Vegapunk starts streaming
-We see Mihawk at the mall, he goes into a Shewin-Williams Paint Store, he buys a gallon jug of black paint. The world is silent as the footage cuts to Mihawk in his castle, painstakingly painting his blade Yoru black, while listening to a shady videotape made by "Shivers Railguy" titled "Totally Roger Pirate Tell All On How to Stall Vista For At Least Five Minutes, Maybe Even Six".
-Zoro starts crying as Mihawk says, "Thank god Shanks lost that arm in the East Blue, his Haki was getting way too much for me. Good thing that Zoro kid teleported here so I could mislead him about how to make a Black Blade. If Zoro ever got a Black Blade with his Haki, I'd be so fucked."
-Mihawk sighs, as says, "Damn, this paintbrush is heavy, my carpel tunnel is acting up. Need some more booze. BUUUUURRRRRP! Whoops!"
-There's a ripping sound, and Mihawk's belly bursts out from his clothes, his corset failing to contain his concealed, cladestine rolls made from late nights drinking wine, scarfing down buttered croissants, and watching animal documentaries about bats humping. Mihawk giggles, resets his corset, then heads to the kitchen.
-Lucci hugs Zoro as Zoro collapses to his knees, shaking his head.
-Mihawk flinches as the Den Den Mushi rings, then sighs and answers it, hoping it's another fanboy he can use his fame to extort money from.
-On the other line, he hears, "Hey, Mihawk. It's me, Crocodile."
-Mihawk craps his pants, runs to the corner of the room, and mutters to himself, "Oh, god, is he going to come kill me? Crap, crap, crap... no, stay cool, maybe he just wants to talk about that time he almost killed me at Marineford..."
The stream ends, as Vegapunk shouts out, "MIFRAUD SUCKS, COCKING HAKI SCRUB! GRANDMASTER WORO NUMBER ONE FOREVER! ZKK IS REALLLLLLL!"
Epic double spread of Shanks crying as Beckman whispers to Roux, "Fuck, does that mean our boss's biggest feats are all fraudulent??? No wonder the Sea Beast got his arm, fuck, pre-Alvida East Blue Luffy low-diffed Lord of the Coast with one Gomu Gomu no Pistol." Yasopp nods, and says, "It takes a deadbeat fraud to know a deadbeat fraud. I only abandoned my own child, Shanks finds strays, then ditches them for kicks. Fuck this clown, let's go join a real Yonkou, like Buggy!"

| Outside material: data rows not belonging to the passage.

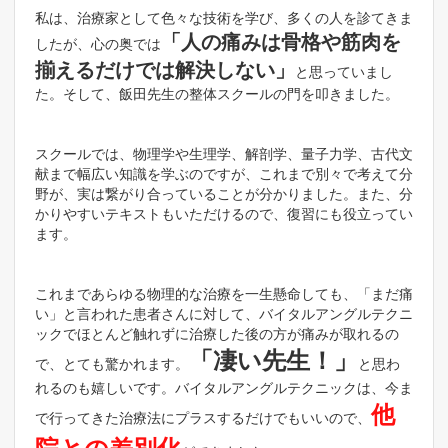
私は、治療家として色々な技術を学び、多くの人を診てきま
「人の痛みは骨格や筋肉を
したが、心の奥では
揃えるだけでは解決しない」
と思っていまし
た。そして、飯田先生の整体スクールの門を叩きました。
スクールでは、物理学や生理学、解剖学、量子力学、古代文
献まで幅広い知識を学ぶのですが、これまで別々で考えて分
野が、実は繋がり合っていることが分かりました。また、分
かりやすいテキストもいただけるので、復習にも役立ってい
ます。
これまであらゆる物理的な治療を一生懸命しても、「まだ痛
い」と言われた患者さんに対して、バイタルアングルテクニ
ックでほとんど触れずに治療した後の方が痛みが取れるの
「凄い先生！」
で、とても驚かれます。
と思わ
れるのも嬉しいです。バイタルアングルテクニックは、今ま
他
で行ってきた治療法にプラスするだけでもいいので、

Zoro embraces Lucci while weeping and holding Wado Ichimonji high in the air, and declares, "I AM THE STRONGEST SWORDSMEN IN THE WORLD! AND THAT TITLE MEANS FUCKING NOTHING, GOD FUCKING DAMN IT!"
Saturn gasps as he senses a presence he hasn't felt since the Void Century.
As Zoro and Lucci are both decapitated at the same time, blood drips from a familiar mustache, and Saturn shouts, "He's returned! The True Strongest Swordsman in the World! The Postponement God, Vista!"
Kizaru faints from Vista's Haki as Vista stares down Luffy and Saturn.
Vista: "There's only room enough for one God in this world. Come, then: the two of you together might make me use 5% of my mustache's true power."
Luffy: "Aw hell nah! Gomu Gomu no Shit Escape Rocket!" Luffy's poops so much he flees the battle by entering outer space.
Saturn: "...Join me, Vista, and we can take over the world, together!"
Vista: "No! All I want... is to fuck up this series's power scaling, until One Piece sword cucks destroy the real world in their outrageous anger!"
(double spread of reaction panels, the world is stunned)
Editor's Note: The most evil pirate in the world declares his true intention! Will Vista's nonsensical power-scaling be enough to cause Zoro and Mihawk fans in the real world to trigger the apocalypse, now that Zoro's dream has been shown to be an impossible sham?!? Only Sanji and Shanks fans can defend the world from this manga swordsman's insidious designs!!!"